Despite a last minute push from President Donald Trump, GOP Rep. Lauren Boebert kept her name on a discharge petition that would demand the full release of investigative files around convicted sex offender Jeffrey Epstein.
Boebert met with Trump Administration officials at the White House Wednesday over her support for using a process that goes around GOP leadership to force a vote on releasing the files.
White House spokeswoman Karoline Leavitt confirmed Boebert’s meeting at a press conference Wednesday afternoon, saying it was about transparency.
“Doesn’t it show transparency that members of the Trump administration are willing to brief members of Congress, whenever they please?” Leavitt told an ABC reporter who asked whether the administration was meeting with Boebert in order to push her to take her name off the petition. “Doesn’t that show the level of transparency when we are willing to sit down with members of Congress and address their concerns?”
Boebert thanked the White House for the meeting, writing on social media later in the afternoon, “Together, we remain committed to ensuring transparency for the American people.” CPR News has reached out to her for additional comment.
Boebert is one of four Republicans who signed the bipartisan discharge petition led by GOP Rep.
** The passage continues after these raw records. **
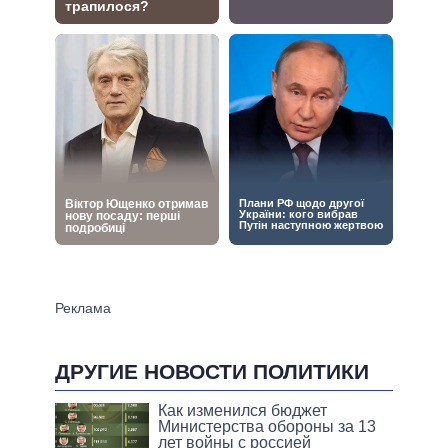
ДРУГИЕ НОВОСТИ ПОЛИТИКИ
Как изменился бюджет
Министерства обороны за 13
лет войны с россией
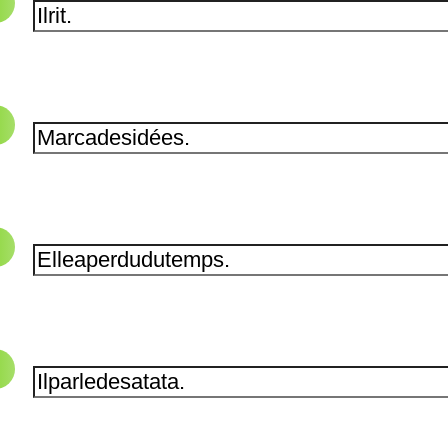
emps.
.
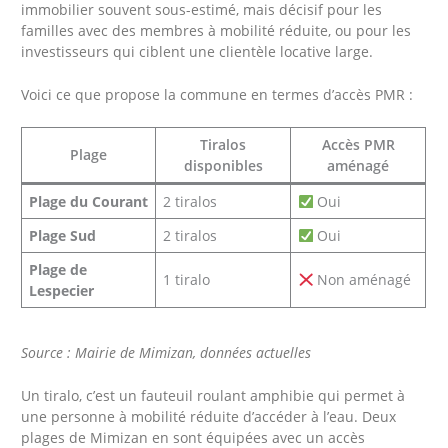
immobilier souvent sous-estimé, mais décisif pour les
familles avec des membres à mobilité réduite, ou pour les
investisseurs qui ciblent une clientèle locative large.
Voici ce que propose la commune en termes d’accès PMR :
Tiralos
Accès PMR
Plage
disponibles
aménagé
Plage du Courant
2 tiralos
Oui
Plage Sud
2 tiralos
Oui
Plage de
1 tiralo
Non aménagé
Lespecier
Source : Mairie de Mimizan, données actuelles
Un tiralo, c’est un fauteuil roulant amphibie qui permet à
une personne à mobilité réduite d’accéder à l’eau. Deux
plages de Mimizan en sont équipées avec un accès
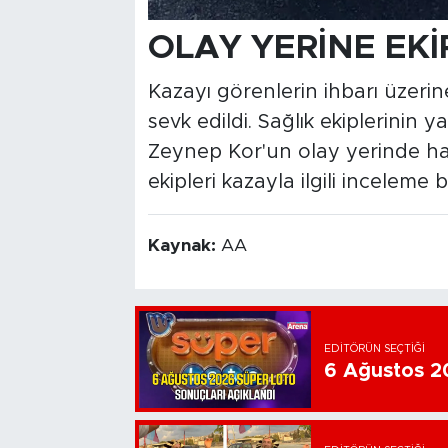
OLAY YERİNE EKİ
Kazayı görenlerin ihbarı üzerin
sevk edildi. Sağlık ekiplerinin y
Zeynep Kor'un olay yerinde hay
ekipleri kazayla ilgili inceleme b
Kaynak:
AA
EDITÖRÜN SEÇTIĞI
6 Ağustos 20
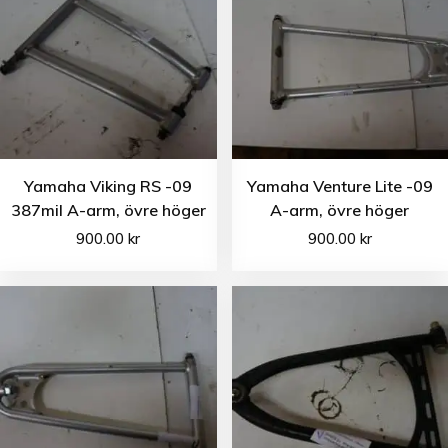
Yamaha Viking RS -09
Yamaha Venture Lite -09
387mil A-arm, övre höger
A-arm, övre höger
900.00
kr
900.00
kr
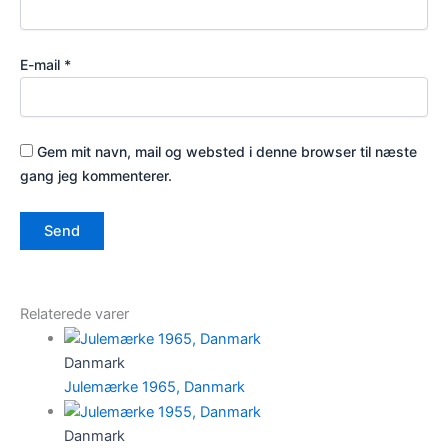
E-mail
*
Gem mit navn, mail og websted i denne browser til næste
gang jeg kommenterer.
Relaterede varer
Danmark
Julemærke 1965, Danmark
Danmark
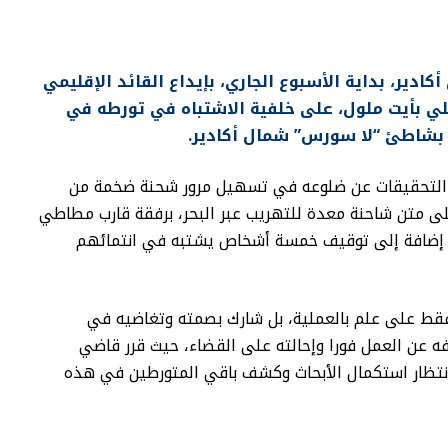
دير، بداية الأسبوع الجاري، بإيداع القائد الإقليمي
لي بأيت ملول، على خلفية الاشتباه في تورطه في
 بشاطئ “لا سورس” شمال أكادير.
 التحقيقات عن ضلوعه في تسهيل مرور شحنة ضخمة من
بحوالي 3.5 أطنان، كانت على متن شاحنة معدة للتهريب عبر البحر، برفقة قارب مطاطي
جزها في 12 ماي الماضي، إضافة إلى توقيف خمسة أشخاص يشتبه في انتمائهم
فقط على علم بالعملية، بل شارك بصمته وتغاضيه في
ه عن العمل فورا وإحالته على القضاء، حيث قرر قاضي
انتظار استكمال الأبحاث وكشف باقي المتورطين في هذه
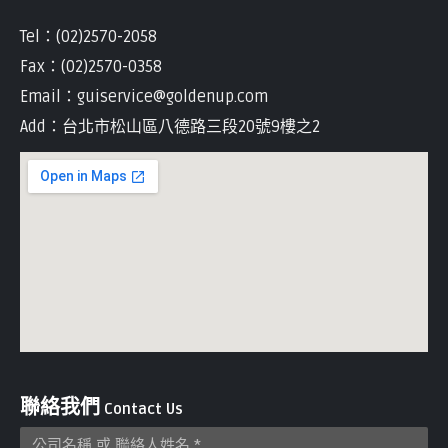
Tel：(02)2570-2058
Fax：(02)2570-0358
Email：guiservice@goldenup.com
Add：台北市松山區八德路三段20號9樓之2
聯絡我們
Contact Us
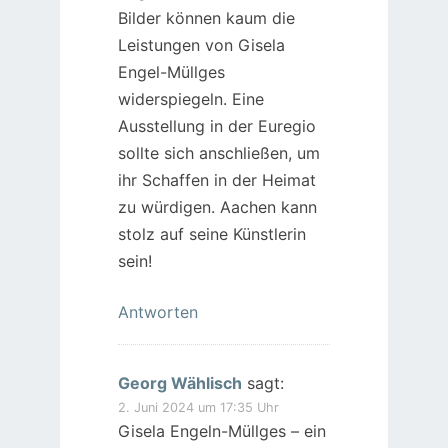
Bilder können kaum die
Leistungen von Gisela
Engel-Müllges
widerspiegeln. Eine
Ausstellung in der Euregio
sollte sich anschließen, um
ihr Schaffen in der Heimat
zu würdigen. Aachen kann
stolz auf seine Künstlerin
sein!
Antworten
Georg Wählisch
sagt:
2. Juni 2024 um 17:35 Uhr
Gisela Engeln-Müllges – ein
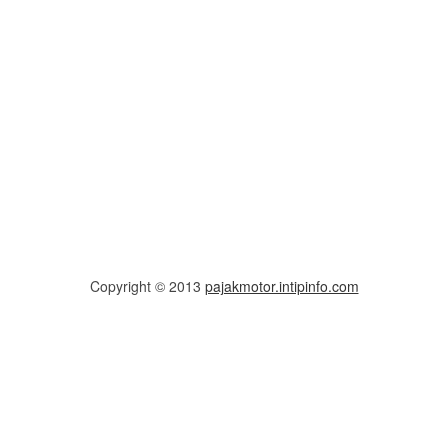
Copyright © 2013
pajakmotor.intipinfo.com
Thomas Massie of Kentucky and Democratic Rep. Ro Khanna of California to force the Justice Department to release all the files.
Boebert, Rep. Nancy Mace of South Carolina and Rep. Marjorie Taylor Greene of Georgia all signed onto the petition on September 2. It remained one vote short until Wednesday afternoon when Democratic Rep. Adelita Grijalva of New Mexico was sworn in and added her name.
Massie and Khanna sat together during the swearing in and stood up and clapped when it was announced she’d be the 218th signature. There were also two Epstein victims in the gallery watching.
Once a petition reaches 218 votes, it is frozen and no names can be added or removed.
Earlier in the day, Trump lashed out on social media at Republicans that supported the petition, writing Democrats are doing this to deflect from their failures.
“Only a very bad, or stupid, Republican would fall into that trap,” he wrote on Truth Social. “There should be no deflections to Epstein or anything else, and Republicans involved should be focused only on opening up our country and fixing the massive damage caused by the Democrats!”
Even with the required 218 signatures on the discharge petition, there will still be a lag before the bill can come to the floor for a vote.
It will take seven legislative days before it’s ready to be brought to the floor and then Speaker Mike Johnson will have two legislative days to schedule a vote. And it will still have to come to the floor under a rule, which gives Republican leaders some control over the bill.
If the bill gets to the House floor for a vote and passes, there’s no guarantee that the Senate would take it up and pass it there. But if it did, it would then have to be signed into law by Trump, who has referred to the effort as the “Epstein Hoax.”